Ban the Bags offers a counterpoint to common claims made by the IFC (and hospitals defending the practice of giving away free formula samples in gift packs), including:

  • Banning formula is not anti-business. Gift packs undermine public health, making them “costly, unethical, and ultimately, bad for business.”
  • Banning formula is not anti-choice. It’s not a question of personal decision-making, but an example of unethical marketing practices.
  • A government regulation would not be intrusive or unnecessary, as babies are “vulnerable populations,” making regulation a “sensible measure to protect the public health,” similar to regulations on secondhand cigarette smoke.
  • Banning formula doesn’t make women feel guilty, but does prevent the “deliberate undermining of breastfeeding by an industry that profits when breastfeeding fails;” a discussion of guilt distracts from the real issue of failing to inform women of the risks of formula -eeding.
  • Banning formula doesn’t deprive poor women of a free gift, but prevents “exploitive” marketing. Data show that formula-feeding increases health care costs, including among the uninsured.
  • Maternal employment among working class women is not the major barrier to breastfeeding, especially for working class women with few workplace accommodations. Early formula supplementation interferes with the establishment of a full milk supply, making it difficult to keep breastfeeding after returning to work.
  • Formula is not as safe and healthy as it’s alleged to be, especially when one considers the current obesity epidemic, and the fact that breastfeeding is one of the “pillars of the U.S. Public Health system’s anti-obesity campaign.”

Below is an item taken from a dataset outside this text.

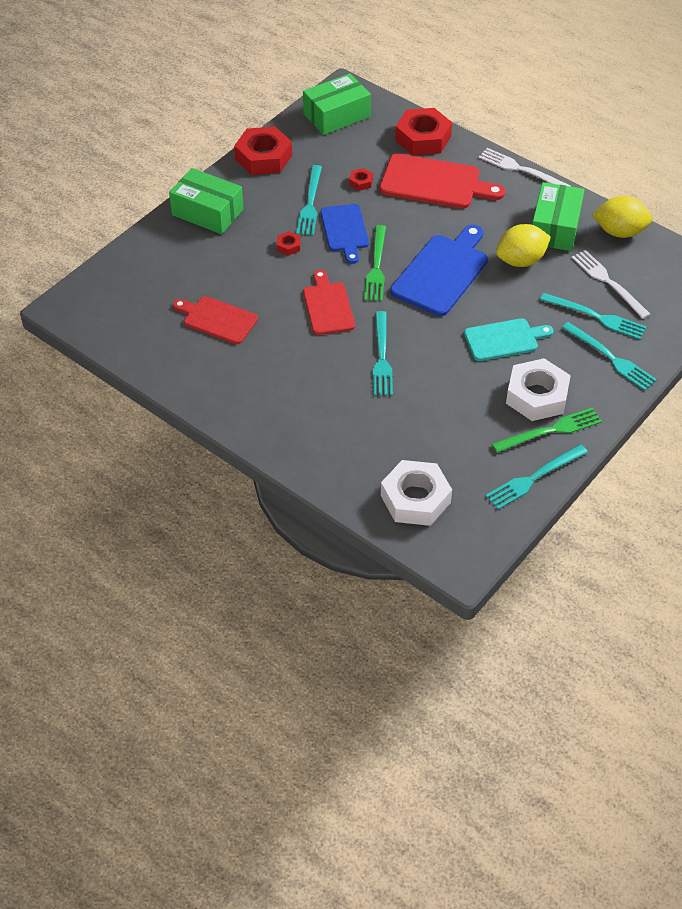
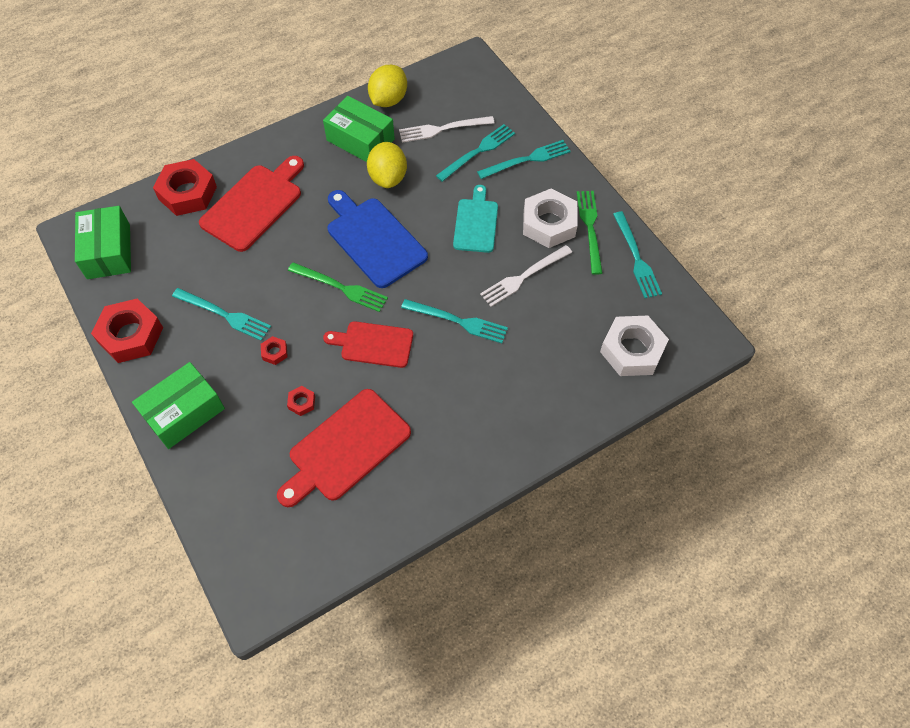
camera: 70 degrees left, 10 degrees up
red cutting board [173,296,258,344] -> red cutting board [277,389,411,507], size x1.53
blue cutting board [321,204,369,264] -> none
red nut [349,168,373,191] -> red nut moved to [287,386,315,416]
white fork [479,148,571,187] -> white fork moved to [480,245,572,307]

The IFC cites a 2008 Pediatrics study, which examined how maternity care practices at UNICEF/WHO-designated Baby-Friendly Hospitals impact breastfeeding duration rates.

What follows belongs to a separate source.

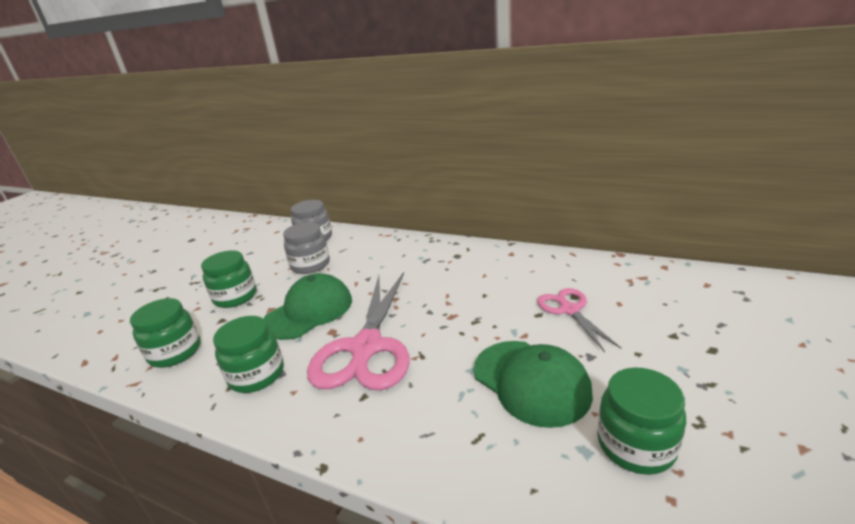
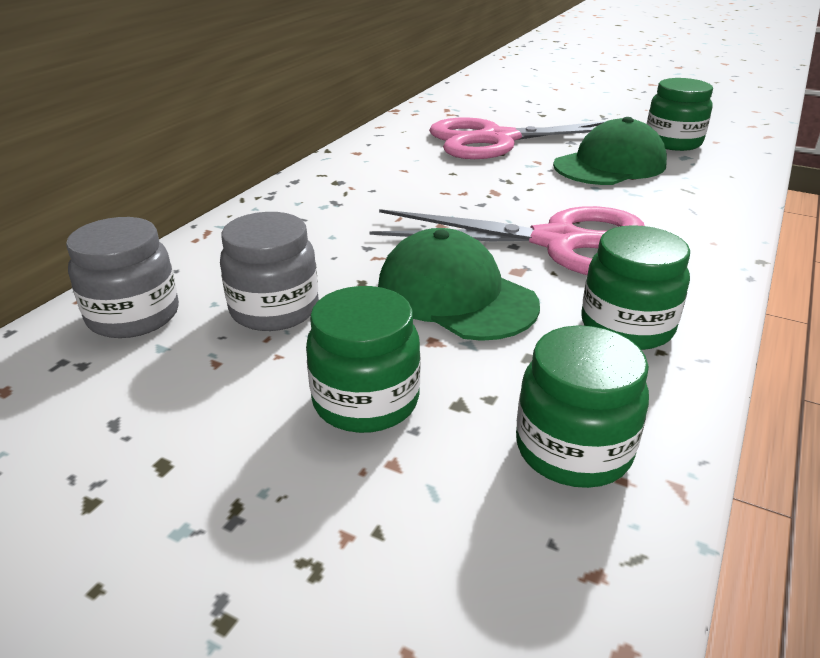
camera: 90 degrees left, 5 degrees up
pink scissors [537,288,621,352] -> pink scissors [429,117,606,159], size x1.87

The study authors, “…did not find an association between not providing a formula sample or coupon in a hospital gift pack and increased breastfeeding duration…consistent with a Cochrane review in 2000 that suggested there was no evidence to support a significant effect of commercial hospital discharge packs (with formula or promotional materials) on early termination of nonexclusive breastfeeding.”

However, the 2008 study also found that “hospital discharge packs seem to reduce the number of women exclusively breastfeeding at six and 13 weeks postpartum when compared with no intervention or a noncommercial pack in which samples of infant formula had been removed.”

The study found that practices “consistently associated with longer breastfeeding duration included breastfeeding initiation within one hour of birth, giving only breast milk, and not giving any pacifiers.”